Water is a very good possiblity , it was everywhere. I really wasnt that concerned about the snowblower as much as it made me think that if it happened in the boat how would I know whether I should have added more gas or more oil?

Scott


----------



## freyedknot (Apr 10, 2004)

more oil is better than less, but too much will foul your plugs. always keep new spare plugs onboard for safety. too little oil will cost you a lot more for motor repair.


----------



## BlueMax (Dec 3, 2006)

I they did have something to measure the mixture it would probably too expensive and that may be why it isn't marketed.
As Freyed stated this mixture thing is not an exact science especially for a snowblower. All the oil does is lubricate. Too little and you have wear.


----------



## JIG (Nov 2, 2004)

If its white your lean. Black your rich. Problem is wether you are lean/rich on the fuel air or fuel oil mix. Got to watch. There is a diff. Your choke is your key to telling one from the other. After it cools and you checked the plug start it back up and see if holding the choke part closed smooths it out. If so its NOT the mix. Remember either will burn the unit up. Dont run long!


----------



## Lewzer (Apr 5, 2004)

I imagine you could easily test the oil/gas ration by measuring the specific gravity using a hydrometer. Just like you do for your antifreeze/water mixture or the salinity in a salt water aquarium.
I don't know of anyone that sells them but the first place I'd check would be Graingers.

Nope Grainers didn't have them but here is some.

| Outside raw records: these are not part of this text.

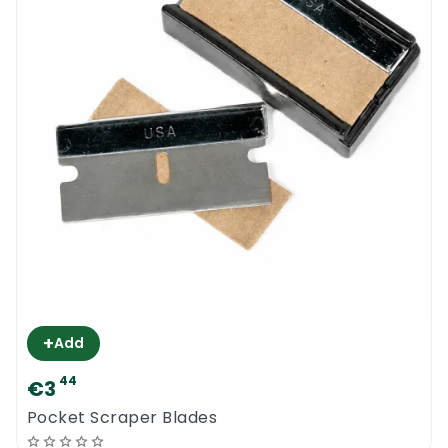
+
Add
44
€3
Pocket Scraper Blades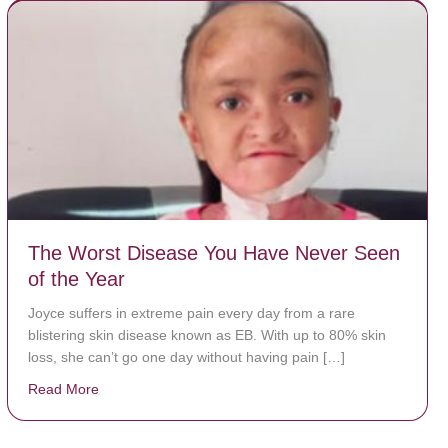
The Worst Disease You Have Never Seen
of the Year
Joyce suffers in extreme pain every day from a rare
blistering skin disease known as EB. With up to 80% skin
loss, she can’t go one day without having pain […]
Read More
about The Worst Disease You Have Never Seen of the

http://www.stevenson-reeves.co.uk/hydrometers/LAOP.htm

You would probably have to calibrate it yourself but that would be rather easy.


----------



## freyedknot (Apr 10, 2004)

at work we use refractometer (sp) to measure the &#37; of coolant that we have mixed w/ water but they are expensive too. http://www.grainger.com/Grainger/ww...ryString=refractometer&submit.x=40&submit.y=5


----------



## Boat Doctor (Jun 16, 2008)

Oil ratio mixtures are important when it comes to 2 cycle engines. 1 thing one must remember is that not all 2 cycle oil is the same. Air cooled engines do not work well with outboard 2 cycle oils and like wise for the other. Your engines manufacturer recomends the use of specific oils and it is highly recomended that you adhear to this to avoid problems. With todays new fuel injected engines one must really stick to those recommendations. I have seen drastic changes in the oils over the last 25 years and have seen many a engine fail due to both too little oil and surprisngly to much oil. The number one failure is the use of off brand oils which leads to piston rings sticking, lack of quality lube which leads to scoring. When rings stick they tend to either cause lack of compression and the worst case a ring sticking out and catching a port which is usually catastrophic!!! They do make a mixture ratio cup available at most dealerships which will give you different ratio mixes based on gallons of gas needing oil. As for as a tool for checking ratios...NO SUCH ANIMAL.


----------



## Fishers of Men (Jul 29, 2005)

If you had any moisture at all, maybe you have some ethanol separation going on. Try a lil seafoam?


----------